22. LADY JUSTICE ARDEN: I agree. In this matter HHJ Yelton refused the father's application that the child be joined as a party to the proceedings and NYAS be appointed to act as her guardian. It was a question for the exercise of his discretion whether to make that order. That was an exercise of discretion in a family matter, and indeed on a case management matter, and as a matter of established law decisions as to the exercise of discretion in those sort of matters are to be left to the judge, with very limited grounds to challenge those decisions in this court. The law takes the view that the judge will have known more about the circumstances of the case than this court and that this court should accordingly not interfere with his decision, except for instance where there has been an error of principle.

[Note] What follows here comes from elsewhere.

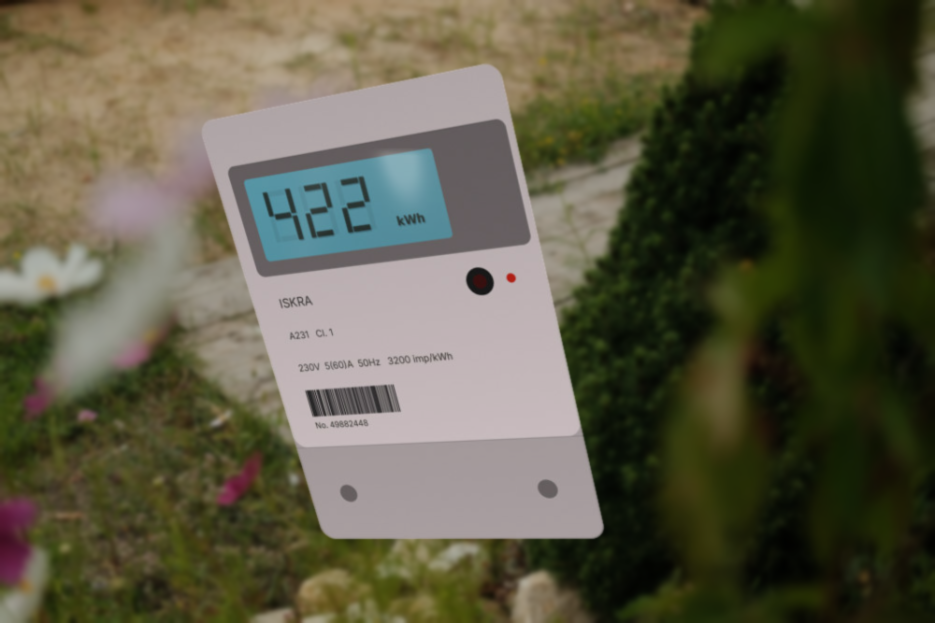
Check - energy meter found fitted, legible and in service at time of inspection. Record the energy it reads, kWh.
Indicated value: 422 kWh
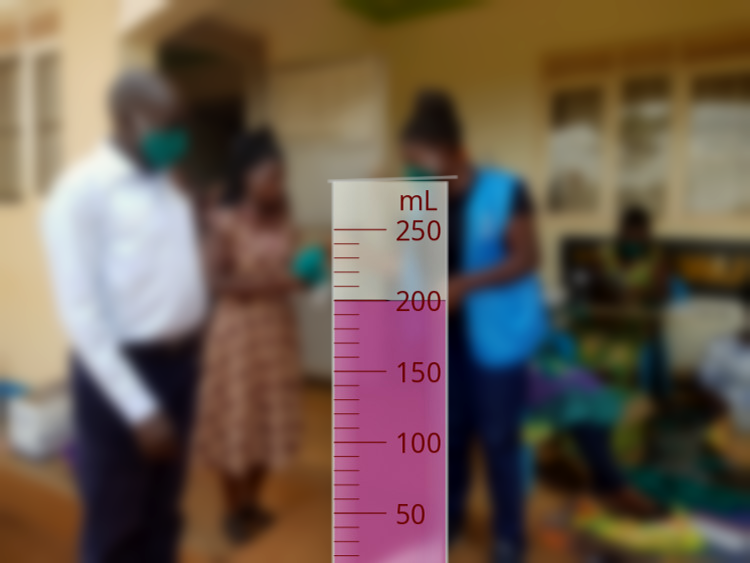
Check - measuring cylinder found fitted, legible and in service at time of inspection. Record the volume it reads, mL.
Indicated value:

23. I am satisfied that in this case there were errors of principle. In the first place, the judge concluded the issue before him decisively, without leaving the door open for further material to be filed showing the benefits of joinder of NYAS. In my judgment, it was an error of principle for him to do this on the limited information that he had. It meant that the parties did not have liberty to apply to him when they had further information showing the benefits that could be obtained. If the judge had made his order on the basis that the matter could be brought back to him under a liberty to apply, there would have been no need for the parties to come to this court, and there would then have been no need for the delay which the application to this court has inevitably involved.

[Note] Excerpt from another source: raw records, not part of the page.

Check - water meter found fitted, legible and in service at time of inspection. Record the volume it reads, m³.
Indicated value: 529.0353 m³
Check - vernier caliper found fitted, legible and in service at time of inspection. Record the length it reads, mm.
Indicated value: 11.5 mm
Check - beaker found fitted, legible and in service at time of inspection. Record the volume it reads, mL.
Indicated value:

24. There is a second error of principle in my judgment. In this case the father has to work on his relationship with his daughter without the advantage of physical sight, and in those particular circumstances it must be a relevant consideration whether he would obtain benefits from having a professional present for instance at meetings with his daughter to advise him. This factor is not referred to by the judge but I am satisfied on the submissions that I have heard that there are benefits to be obtained by having NYAS present for that very purpose. The judge did not consider this point and, accordingly, it must therefore be an error of principle which is sufficient to invalidate the exercise of discretion.

25. In those circumstances it falls to this court to exercise the discretion that was available to the judge. I agree with the order that my Lord proposes for the reasons that he gives. I additionally agree it is not appropriate for the reasons that he has given that this matter should be transferred to the High Court.

26. I agree with the directions my Lord proposes and in addition would make any necessary direction to ensure anonymity of the child and her parents and to ensure that this matter is referred to by its initials only.

Order: Application granted. Appeal allowed.